If individually based score interpretations are going to be made on the basis of this type of assessments, the meaning of the scores must be investigated, for instance by analysing transcripts of learner performances and examining whether they reflect the features of performance named in the scale-defining questions. Another question which might be asked is whether the scales were task-specific because they were developed to be so. This could be studied through employing a more generic six-level rating scale on the same performances and analysing whether there are differences between the ratings. It would be difficult to prove which scale was “more right”, but the data might show whether ratings are scale- specific or task-specific.
A related call to investigate test takers’ and assessors’ models in action is also made by Alderson (1997). He contrasts explicit and formal models of language, as embodied in theories of language ability, with implicit models that teachers, testers, and learners enact when they engage in language learning, teaching, and assessment.

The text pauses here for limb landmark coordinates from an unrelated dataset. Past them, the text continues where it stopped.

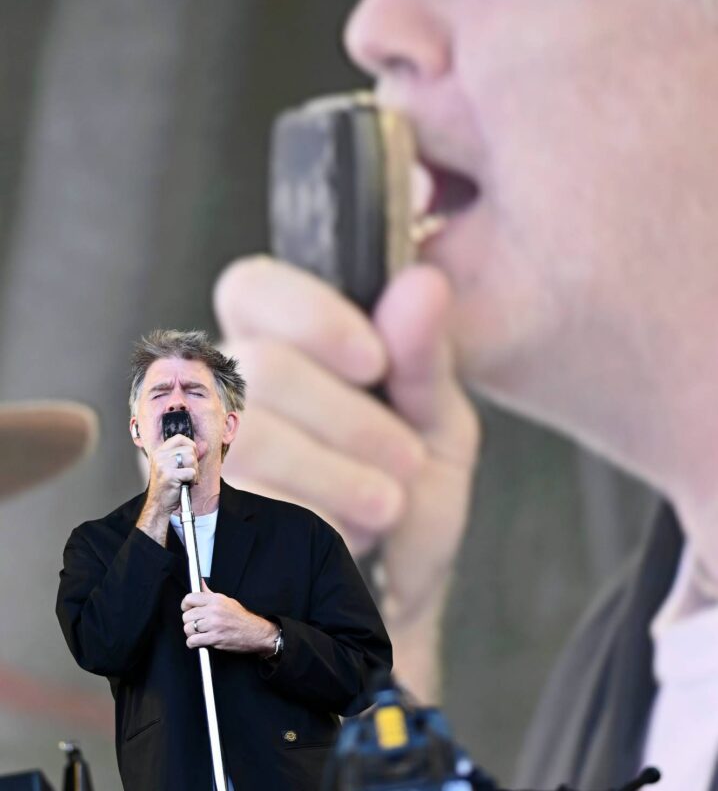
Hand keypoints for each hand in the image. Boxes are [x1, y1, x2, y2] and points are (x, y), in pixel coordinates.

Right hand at [137, 434, 197, 544]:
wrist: (158, 505)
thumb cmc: (168, 487)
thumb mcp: (176, 467)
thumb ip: (189, 455)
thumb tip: (205, 446)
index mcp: (159, 452)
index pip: (180, 438)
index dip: (190, 445)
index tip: (192, 458)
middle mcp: (159, 456)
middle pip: (189, 449)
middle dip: (194, 463)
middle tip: (189, 474)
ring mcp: (163, 465)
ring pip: (191, 458)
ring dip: (195, 471)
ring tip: (188, 479)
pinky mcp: (169, 475)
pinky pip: (191, 472)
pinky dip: (193, 480)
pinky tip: (186, 485)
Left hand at [181, 580, 276, 653]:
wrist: (255, 632)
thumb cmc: (242, 618)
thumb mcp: (227, 601)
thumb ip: (210, 594)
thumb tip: (201, 584)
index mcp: (216, 599)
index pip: (190, 598)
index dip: (185, 606)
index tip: (187, 610)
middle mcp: (213, 610)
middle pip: (186, 615)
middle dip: (189, 622)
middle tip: (196, 624)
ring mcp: (214, 624)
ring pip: (188, 629)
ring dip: (191, 634)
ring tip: (198, 633)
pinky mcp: (214, 638)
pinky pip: (192, 641)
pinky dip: (193, 643)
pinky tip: (199, 641)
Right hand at [214, 256, 479, 697]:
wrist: (391, 596)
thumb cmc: (406, 493)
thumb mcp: (434, 419)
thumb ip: (423, 354)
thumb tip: (424, 282)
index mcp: (279, 344)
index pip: (253, 288)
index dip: (311, 315)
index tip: (374, 361)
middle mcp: (226, 390)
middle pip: (262, 367)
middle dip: (349, 421)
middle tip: (406, 464)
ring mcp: (201, 455)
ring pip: (250, 437)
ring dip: (336, 477)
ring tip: (387, 506)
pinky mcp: (191, 520)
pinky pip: (239, 508)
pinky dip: (312, 521)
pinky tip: (346, 537)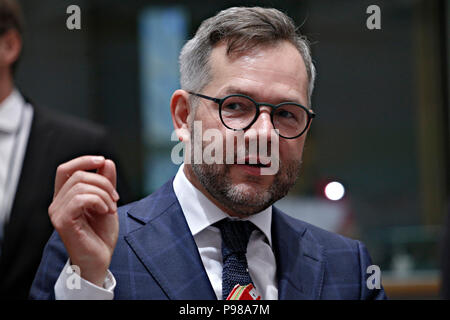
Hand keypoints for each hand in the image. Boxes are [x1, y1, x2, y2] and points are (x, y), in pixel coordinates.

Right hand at [49, 155, 119, 286]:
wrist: (100, 259)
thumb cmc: (101, 234)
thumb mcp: (107, 202)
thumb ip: (106, 182)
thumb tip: (106, 162)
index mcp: (65, 197)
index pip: (65, 169)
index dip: (83, 160)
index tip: (103, 160)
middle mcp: (57, 203)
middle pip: (79, 175)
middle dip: (104, 182)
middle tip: (115, 198)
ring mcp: (57, 212)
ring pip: (82, 186)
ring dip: (104, 194)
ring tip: (111, 208)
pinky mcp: (62, 221)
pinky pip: (81, 198)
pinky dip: (98, 201)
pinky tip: (105, 211)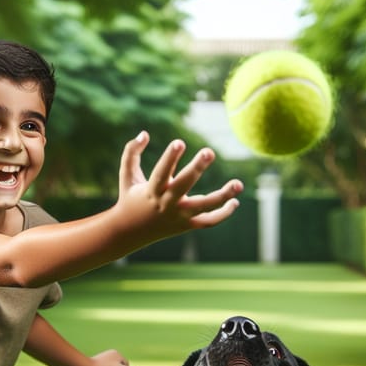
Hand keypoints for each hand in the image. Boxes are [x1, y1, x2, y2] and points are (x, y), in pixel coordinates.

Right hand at [117, 131, 243, 237]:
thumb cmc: (130, 198)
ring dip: (222, 197)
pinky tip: (234, 202)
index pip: (162, 173)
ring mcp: (178, 216)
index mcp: (151, 191)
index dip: (170, 158)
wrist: (129, 233)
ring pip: (203, 207)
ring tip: (238, 184)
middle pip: (184, 186)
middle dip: (196, 168)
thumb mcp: (127, 175)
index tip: (180, 142)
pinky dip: (223, 214)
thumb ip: (131, 152)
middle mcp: (166, 204)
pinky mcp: (186, 226)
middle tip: (209, 151)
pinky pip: (208, 222)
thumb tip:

Extending this logic towards test development, this call would also encompass taking account of the models of language which test developers work by when they develop a test. One possible way of gathering data to study the usefulness of such an approach would be to keep account of decisions made in test development. The advantage of such analyses, as Alderson (1997) argues, is that they throw light on the perceptions actually involved in a concrete assessment instrument and its socially used products, the scores and their
interpretation. Once such data exists, judgements could be made about whether perceptions vary and whether it matters. If data is not gathered, the assumption is automatically that it does not.